§ Requirements
Update the lines in all the items below by replacing every "common name" with "vernacular name", leaving everything else unchanged.
··· Given information
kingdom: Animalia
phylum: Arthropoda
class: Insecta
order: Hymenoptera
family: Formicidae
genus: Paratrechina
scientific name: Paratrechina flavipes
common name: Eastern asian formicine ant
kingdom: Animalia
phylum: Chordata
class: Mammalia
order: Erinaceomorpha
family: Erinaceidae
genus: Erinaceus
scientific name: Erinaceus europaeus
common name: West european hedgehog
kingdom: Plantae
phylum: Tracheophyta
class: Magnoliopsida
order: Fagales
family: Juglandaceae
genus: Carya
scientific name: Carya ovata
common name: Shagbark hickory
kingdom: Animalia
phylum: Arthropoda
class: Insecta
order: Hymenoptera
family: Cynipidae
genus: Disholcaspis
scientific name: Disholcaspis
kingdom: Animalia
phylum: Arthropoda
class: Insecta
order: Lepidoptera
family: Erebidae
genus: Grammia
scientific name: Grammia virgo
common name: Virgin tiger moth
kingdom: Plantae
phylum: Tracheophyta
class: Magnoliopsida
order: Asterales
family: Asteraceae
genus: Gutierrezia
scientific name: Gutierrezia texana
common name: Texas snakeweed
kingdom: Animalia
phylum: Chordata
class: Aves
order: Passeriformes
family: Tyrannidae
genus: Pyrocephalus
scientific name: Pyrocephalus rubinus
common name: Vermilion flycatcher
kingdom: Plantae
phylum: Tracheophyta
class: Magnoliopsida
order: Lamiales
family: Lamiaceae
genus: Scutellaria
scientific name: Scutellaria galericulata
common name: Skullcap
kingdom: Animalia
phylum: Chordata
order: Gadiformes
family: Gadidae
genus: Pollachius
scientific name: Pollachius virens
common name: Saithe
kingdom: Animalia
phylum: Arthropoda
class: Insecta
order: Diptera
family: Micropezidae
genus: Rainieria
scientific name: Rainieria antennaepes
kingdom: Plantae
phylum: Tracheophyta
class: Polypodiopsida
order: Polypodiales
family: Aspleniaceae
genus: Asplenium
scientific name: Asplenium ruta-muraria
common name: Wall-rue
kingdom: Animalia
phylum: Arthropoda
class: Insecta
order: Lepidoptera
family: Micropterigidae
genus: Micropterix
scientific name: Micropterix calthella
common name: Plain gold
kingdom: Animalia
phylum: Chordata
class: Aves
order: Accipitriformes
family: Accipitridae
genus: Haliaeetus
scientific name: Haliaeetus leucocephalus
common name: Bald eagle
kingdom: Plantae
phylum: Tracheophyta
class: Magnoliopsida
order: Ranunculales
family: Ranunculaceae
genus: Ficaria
······
§ Answer to this exercise
kingdom: Animalia
phylum: Arthropoda
class: Insecta
order: Hymenoptera
family: Formicidae
genus: Paratrechina
scientific name: Paratrechina flavipes
vernacular name: Eastern asian formicine ant
kingdom: Animalia
phylum: Chordata
class: Mammalia
order: Erinaceomorpha
family: Erinaceidae
genus: Erinaceus
scientific name: Erinaceus europaeus
vernacular name: West european hedgehog
kingdom: Plantae
phylum: Tracheophyta
class: Magnoliopsida
order: Fagales
family: Juglandaceae
genus: Carya
scientific name: Carya ovata
vernacular name: Shagbark hickory
kingdom: Animalia
phylum: Arthropoda
class: Insecta
order: Hymenoptera
family: Cynipidae
genus: Disholcaspis
scientific name: Disholcaspis
kingdom: Animalia
phylum: Arthropoda
class: Insecta
order: Lepidoptera
family: Erebidae
genus: Grammia
scientific name: Grammia virgo
vernacular name: Virgin tiger moth
kingdom: Plantae
phylum: Tracheophyta
class: Magnoliopsida
order: Asterales
family: Asteraceae
genus: Gutierrezia
scientific name: Gutierrezia texana
vernacular name: Texas snakeweed
kingdom: Animalia
phylum: Chordata
class: Aves
order: Passeriformes
family: Tyrannidae
genus: Pyrocephalus
scientific name: Pyrocephalus rubinus
vernacular name: Vermilion flycatcher
kingdom: Plantae
phylum: Tracheophyta
class: Magnoliopsida
order: Lamiales
family: Lamiaceae
genus: Scutellaria
scientific name: Scutellaria galericulata
vernacular name: Skullcap
kingdom: Animalia
phylum: Chordata
order: Gadiformes
family: Gadidae
genus: Pollachius
scientific name: Pollachius virens
vernacular name: Saithe
kingdom: Animalia
phylum: Arthropoda
class: Insecta
order: Diptera
family: Micropezidae
genus: Rainieria
scientific name: Rainieria antennaepes
kingdom: Plantae
phylum: Tracheophyta
class: Polypodiopsida
order: Polypodiales
family: Aspleniaceae
genus: Asplenium
scientific name: Asplenium ruta-muraria
vernacular name: Wall-rue
kingdom: Animalia
phylum: Arthropoda
class: Insecta
order: Lepidoptera
family: Micropterigidae
genus: Micropterix
scientific name: Micropterix calthella
vernacular name: Plain gold
kingdom: Animalia
phylum: Chordata
class: Aves
order: Accipitriformes
family: Accipitridae
genus: Haliaeetus
scientific name: Haliaeetus leucocephalus
vernacular name: Bald eagle
kingdom: Plantae
phylum: Tracheophyta
class: Magnoliopsida
order: Ranunculales
family: Ranunculaceae
genus: Ficaria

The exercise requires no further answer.